• _THE PROBLEM_
Put every line of text from all the records below into a Markdown table with two columns, Row and Text. Number the rows, skip blank lines, and leave the pictures out.

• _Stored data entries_
==========
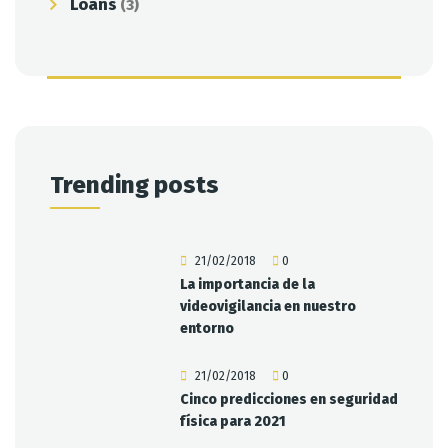
Loans
(3)
Trending posts
21/02/2018
0
La importancia de la
videovigilancia en nuestro
entorno
21/02/2018
0
Cinco predicciones en seguridad
física para 2021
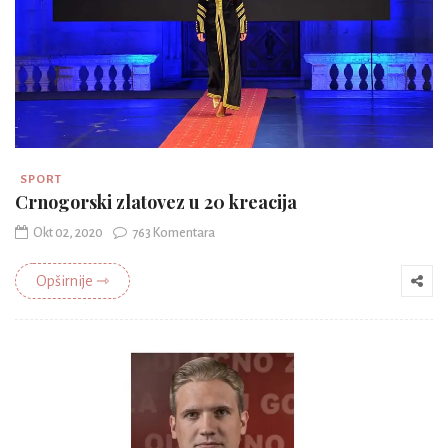
SPORT
Crnogorski zlatovez u 20 kreacija
Okt 02, 2020
763 Komentara
Opširnije ⇾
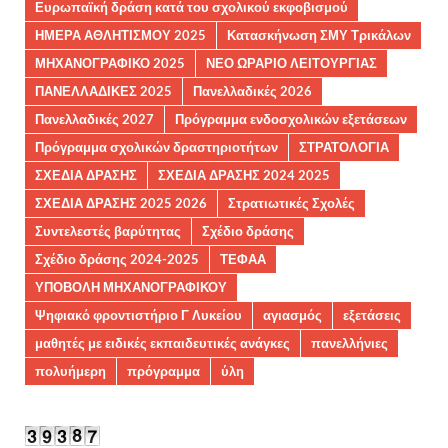
Ευρωπαϊκή δράση κατά του σχολικού εκφοβισμού
ΗΜΕΡΑ ΑΘΛΗΤΙΣΜΟΥ 2025
Κατασκήνωση ΣΜΥ Τρικάλων
ΜΗΧΑΝΟΓΡΑΦΙΚΟ 2025
ΝΕΟ ΩΡΑΡΙΟ ΛΕΙΤΟΥΡΓΙΑΣ
ΠΑΝΕΛΛΑΔΙΚΕΣ 2025
Πανελλαδικές 2026
Πανελλαδικές 2027
Πρόγραμμα ενδοσχολικών εξετάσεων
Πρόγραμμα σχολικών δραστηριοτήτων
ΣΤΡΑΤΟΛΟΓΙΑ
ΣΧΕΔΙΑ ΔΡΑΣΗΣ
ΣΧΕΔΙΑ ΔΡΑΣΗΣ 2024 2025
ΣΧΕΔΙΑ ΔΡΑΣΗΣ 2025 2026
Στρατιωτικές Σχολές
Συντελεστές βαρύτητας
Σχέδιο δράσης
Σχέδιο δράσης 2024-2025
ΤΕΦΑΑ
ΥΠΟΒΟΛΗ ΜΗΧΑΝΟΓΡΑΦΙΚΟΥ
Ψηφιακό φροντιστήριο Γ Λυκείου
αγιασμός
εξετάσεις
μαθητές με ειδικές εκπαιδευτικές ανάγκες
πανελλήνιες
πολυήμερη
πρόγραμμα
ύλη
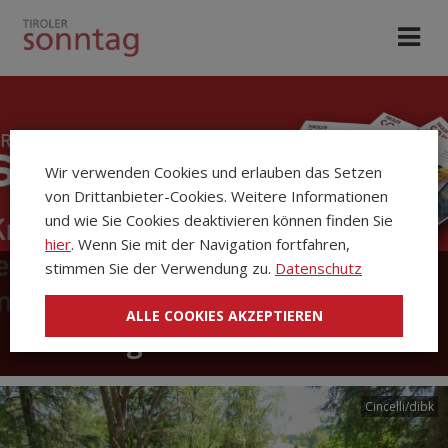
Wir verwenden Cookies und erlauben das Setzen
von Drittanbieter-Cookies. Weitere Informationen
und wie Sie Cookies deaktivieren können finden Sie
hier
. Wenn Sie mit der Navigation fortfahren,
stimmen Sie der Verwendung zu.
Datenschutz
Die Kirchenzeitung Tiroler
ALLE COOKIES AKZEPTIEREN
Sonntag
Cincelli/dibk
==========
• _SOLUTION TO THE EXERCISE_
| Row | Text |
|---|---|
| 1 | Loans |
| 2 | (3) |
| 3 | Trending posts |
| 4 | 21/02/2018 |
| 5 | 0 |
| 6 | La importancia de la |
| 7 | videovigilancia en nuestro |
| 8 | entorno |
| 9 | 21/02/2018 |
| 10 | 0 |
| 11 | Cinco predicciones en seguridad |
| 12 | física para 2021 |
| 13 | SPORT |
| 14 | Crnogorski zlatovez u 20 kreacija |
| 15 | Okt 02, 2020 |
| 16 | 763 Komentara |
| 17 | Opširnije ⇾ |
| 18 | Ευρωπαϊκή δράση κατά του σχολικού εκφοβισμού |
| 19 | ΗΜΕΡΑ ΑΘΛΗΤΙΣΜΟΥ 2025 |
| 20 | Κατασκήνωση ΣΜΥ Τρικάλων |
| 21 | ΜΗΧΑΝΟΓΡΑΦΙΚΟ 2025 |
| 22 | ΝΕΟ ΩΡΑΡΙΟ ΛΕΙΤΟΥΡΓΙΑΣ |
| 23 | ΠΑΝΕΛΛΑΔΙΚΕΣ 2025 |
| 24 | Πανελλαδικές 2026 |
| 25 | Πανελλαδικές 2027 |
| 26 | Πρόγραμμα ενδοσχολικών εξετάσεων |
| 27 | Πρόγραμμα σχολικών δραστηριοτήτων |
| 28 | ΣΤΡΑΤΟΛΟΓΙΑ |
| 29 | ΣΧΕΔΙΑ ΔΡΑΣΗΣ |
| 30 | ΣΧΕΔΙΑ ΔΡΑΣΗΣ 2024 2025 |
| 31 | ΣΧΕΔΙΑ ΔΡΑΣΗΣ 2025 2026 |
| 32 | Στρατιωτικές Σχολές |
| 33 | Συντελεστές βαρύτητας |
| 34 | Σχέδιο δράσης |
| 35 | Σχέδιο δράσης 2024-2025 |
| 36 | ΤΕΦΑΑ |
| 37 | ΥΠΟΒΟΛΗ ΜΗΧΑΝΟΓΡΑΦΙΚΟΥ |
| 38 | Ψηφιακό φροντιστήριο Γ Λυκείου |
| 39 | αγιασμός |
| 40 | εξετάσεις |
| 41 | μαθητές με ειδικές εκπαιδευτικές ανάγκες |
| 42 | πανελλήνιες |
| 43 | πολυήμερη |
| 44 | πρόγραμμα |
| 45 | ύλη |
| 46 | Wir verwenden Cookies und erlauben das Setzen |
| 47 | von Drittanbieter-Cookies. Weitere Informationen |
| 48 | und wie Sie Cookies deaktivieren können finden Sie |
| 49 | hier |
| 50 | . Wenn Sie mit der Navigation fortfahren, |
| 51 | stimmen Sie der Verwendung zu. |
| 52 | Datenschutz |
| 53 | Die Kirchenzeitung Tiroler |
| 54 | ALLE COOKIES AKZEPTIEREN |
| 55 | Sonntag |
| 56 | Cincelli/dibk |